# Recomendations on cookbooks specialising in Sauces?



## eddy (Oct 12, 2008)

Hi Guys 
Any suggestions on good Cook Books that focus on Sauces?

Cheers 

Eddy


----------



## ed buchanan (May 29, 2006)

The Bible is the "Guide Culinaire" or Escoffier Cookbook It has all the CORRECT ways to do them and explains them fully.


----------



## pete (Oct 7, 2001)

Another good choice is "Sauces" by James Peterson.


----------



## kyheirloomer (Feb 1, 2007)

_Sauces, _has just been reissued in a third edition.

It's a monster of a book, and, at 40 bucks a pop, isn't for everyone. But if you need a basic guide to all sorts of sauces (not just classic French ones) and how to make them, this is the book to get.

As always, if ordering any books from Amazon, be sure and use the ChefTalk direct link.


----------



## shel (Dec 20, 2006)

Well, you got some of the big and important books, but here's one that may be a little more practical for the average guy in the kitchen, and it's a long-time favorite of mine. It's the Time-Life Good Cook series book on _Sauces_. It should set you back less than $5.00


----------



## m brown (May 29, 1999)

The CIA books are fantastic, and of course you'll want to have the Guide by Escoffier. 
I also love the Larousse.


----------



## koukouvagia (Apr 3, 2008)

Why? Is there a discount?


----------



## ainsleykath (Nov 10, 2008)

you can try for a search in google for the keyword "50+ Friends Club Cookbook -- Sauces" for sauces in online..


----------



## kyheirloomer (Feb 1, 2007)

Mapiva, I somehow missed your post. Sorry.

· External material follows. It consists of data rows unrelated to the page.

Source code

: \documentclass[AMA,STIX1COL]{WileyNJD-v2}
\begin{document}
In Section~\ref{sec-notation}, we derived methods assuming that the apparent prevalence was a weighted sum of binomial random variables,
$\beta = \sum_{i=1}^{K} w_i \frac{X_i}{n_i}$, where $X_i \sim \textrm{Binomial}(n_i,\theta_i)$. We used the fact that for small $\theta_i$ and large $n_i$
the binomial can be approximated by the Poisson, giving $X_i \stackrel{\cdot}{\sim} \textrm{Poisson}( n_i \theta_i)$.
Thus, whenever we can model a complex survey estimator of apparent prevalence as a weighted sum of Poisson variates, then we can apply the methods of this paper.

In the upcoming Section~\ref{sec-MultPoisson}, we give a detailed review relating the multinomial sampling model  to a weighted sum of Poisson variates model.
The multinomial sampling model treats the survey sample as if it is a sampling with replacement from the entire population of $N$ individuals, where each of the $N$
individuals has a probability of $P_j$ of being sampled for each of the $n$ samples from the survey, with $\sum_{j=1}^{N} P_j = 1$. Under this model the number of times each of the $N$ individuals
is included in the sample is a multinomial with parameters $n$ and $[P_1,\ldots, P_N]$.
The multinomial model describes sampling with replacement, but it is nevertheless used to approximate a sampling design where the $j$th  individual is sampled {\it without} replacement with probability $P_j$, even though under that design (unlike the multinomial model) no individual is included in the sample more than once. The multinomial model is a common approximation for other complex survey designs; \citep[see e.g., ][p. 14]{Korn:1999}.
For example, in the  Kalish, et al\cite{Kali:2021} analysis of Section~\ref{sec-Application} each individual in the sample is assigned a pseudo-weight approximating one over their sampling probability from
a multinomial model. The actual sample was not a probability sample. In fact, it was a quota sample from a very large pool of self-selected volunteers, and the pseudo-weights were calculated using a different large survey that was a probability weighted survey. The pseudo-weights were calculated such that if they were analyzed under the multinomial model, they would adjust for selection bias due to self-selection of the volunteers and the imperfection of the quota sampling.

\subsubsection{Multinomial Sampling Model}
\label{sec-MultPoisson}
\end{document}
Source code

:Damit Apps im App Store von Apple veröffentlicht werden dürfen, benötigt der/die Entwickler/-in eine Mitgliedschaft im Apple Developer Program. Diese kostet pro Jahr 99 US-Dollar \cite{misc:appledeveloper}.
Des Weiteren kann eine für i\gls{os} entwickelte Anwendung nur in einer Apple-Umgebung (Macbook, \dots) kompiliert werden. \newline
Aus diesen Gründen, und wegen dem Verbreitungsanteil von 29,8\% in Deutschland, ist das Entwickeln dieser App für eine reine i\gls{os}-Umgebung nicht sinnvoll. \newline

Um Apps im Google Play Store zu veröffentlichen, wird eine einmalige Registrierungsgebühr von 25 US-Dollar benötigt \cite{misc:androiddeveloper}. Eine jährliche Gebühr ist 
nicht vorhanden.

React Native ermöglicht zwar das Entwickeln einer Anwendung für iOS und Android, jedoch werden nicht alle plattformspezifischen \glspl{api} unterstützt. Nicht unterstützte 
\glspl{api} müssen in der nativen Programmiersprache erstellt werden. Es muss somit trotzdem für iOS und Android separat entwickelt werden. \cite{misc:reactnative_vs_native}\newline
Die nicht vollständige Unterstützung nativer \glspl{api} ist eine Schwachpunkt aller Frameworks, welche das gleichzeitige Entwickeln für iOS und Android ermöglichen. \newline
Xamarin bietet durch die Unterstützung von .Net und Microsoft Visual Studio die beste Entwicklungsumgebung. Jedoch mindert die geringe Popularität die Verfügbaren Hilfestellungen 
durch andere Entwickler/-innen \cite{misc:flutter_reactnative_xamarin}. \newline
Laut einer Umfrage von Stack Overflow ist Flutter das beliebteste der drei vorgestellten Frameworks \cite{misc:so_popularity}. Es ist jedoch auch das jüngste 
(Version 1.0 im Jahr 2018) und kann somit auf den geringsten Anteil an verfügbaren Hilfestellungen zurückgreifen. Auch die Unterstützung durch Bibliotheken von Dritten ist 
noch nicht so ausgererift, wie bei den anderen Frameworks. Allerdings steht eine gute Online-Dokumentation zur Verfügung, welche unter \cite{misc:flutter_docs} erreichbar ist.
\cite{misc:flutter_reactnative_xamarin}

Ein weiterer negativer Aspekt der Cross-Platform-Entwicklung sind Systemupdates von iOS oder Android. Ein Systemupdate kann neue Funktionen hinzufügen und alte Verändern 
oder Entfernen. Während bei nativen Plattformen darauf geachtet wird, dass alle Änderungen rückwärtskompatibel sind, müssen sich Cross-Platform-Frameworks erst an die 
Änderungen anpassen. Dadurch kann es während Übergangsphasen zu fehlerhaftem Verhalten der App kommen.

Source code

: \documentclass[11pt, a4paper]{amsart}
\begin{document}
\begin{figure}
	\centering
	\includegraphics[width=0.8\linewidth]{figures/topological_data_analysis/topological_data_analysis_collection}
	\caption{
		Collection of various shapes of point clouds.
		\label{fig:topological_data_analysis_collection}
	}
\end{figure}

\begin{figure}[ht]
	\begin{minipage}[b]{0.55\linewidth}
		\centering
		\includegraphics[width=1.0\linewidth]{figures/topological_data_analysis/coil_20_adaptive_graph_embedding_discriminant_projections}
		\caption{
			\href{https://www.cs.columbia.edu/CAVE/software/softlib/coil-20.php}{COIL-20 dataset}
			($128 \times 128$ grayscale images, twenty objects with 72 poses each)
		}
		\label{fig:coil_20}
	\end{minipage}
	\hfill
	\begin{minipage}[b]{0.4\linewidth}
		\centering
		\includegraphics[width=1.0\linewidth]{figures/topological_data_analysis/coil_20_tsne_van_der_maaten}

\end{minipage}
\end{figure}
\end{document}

The reason to use the direct link is that Cheftalk gets a small commission on each book sold that way. It's not much. But it helps support the site, and the great job Nicko is doing with it.


----------



## teamfat (Nov 5, 2007)

A few months ago my wife checked out Peterson's _Sauces_ from the library where she was working. I concur, it is an excellent book, renewed it a few times. I should have my own copy after Christmas, rumor has it.

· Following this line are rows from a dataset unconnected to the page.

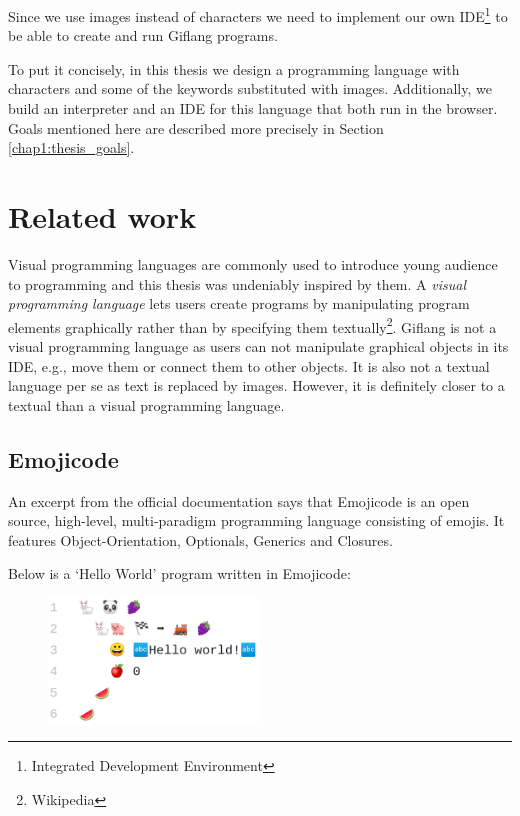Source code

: Since we use images instead of characters we need to implement our own IDE\footnote{Integrated Development Environment} to be able to
create and run Giflang programs.

To put it concisely, in this thesis we design a programming language with characters and some of the keywords substituted with images.
Additionally, we build an interpreter and an IDE for this language that both run in the browser. Goals mentioned here are described
more precisely in Section \ref{chap1:thesis_goals}. 

\section{Related work}
\label{chap1:related_work}
Visual programming languages are commonly used to introduce young audience to programming and this thesis was undeniably inspired by them.
A \emph{visual programming language} lets users create programs by manipulating program elements graphically rather than by specifying them
textually\footnote{Wikipedia}. Giflang is not a visual programming language as users can not manipulate graphical objects in its IDE, e.g.,
move them or connect them to other objects. It is also not a textual language per se as text is replaced by images. However, it is definitely closer
to a textual than a visual programming language.

\subsection{Emojicode}
An excerpt from the official documentation says that Emojicode \cite{Emojicode} is an open source, high-level, multi-paradigm programming language consisting of emojis.
It features Object-Orientation, Optionals, Generics and Closures.

Below is a `Hello World' program written in Emojicode:
\begin{figure}[!hbt]
	\includegraphics[width=0.5\textwidth]{../img/emojicode_helloworld}
	\label{fig:chap1:emojicode_helloworld}
\end{figure}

I've only made one actual recipe from it, made it twice as a matter of fact, his version of chickan friccasse. But there is a TON of information in the thing regarding techniques and ingredients, as well as recipes. My wife even commented the other day how my soups, gravies and sauces have improved since she first brought home that book. So even though I don't make use of the recipes, the book has improved my cooking. I'll certainly add another recommendation for it.

mjb.


----------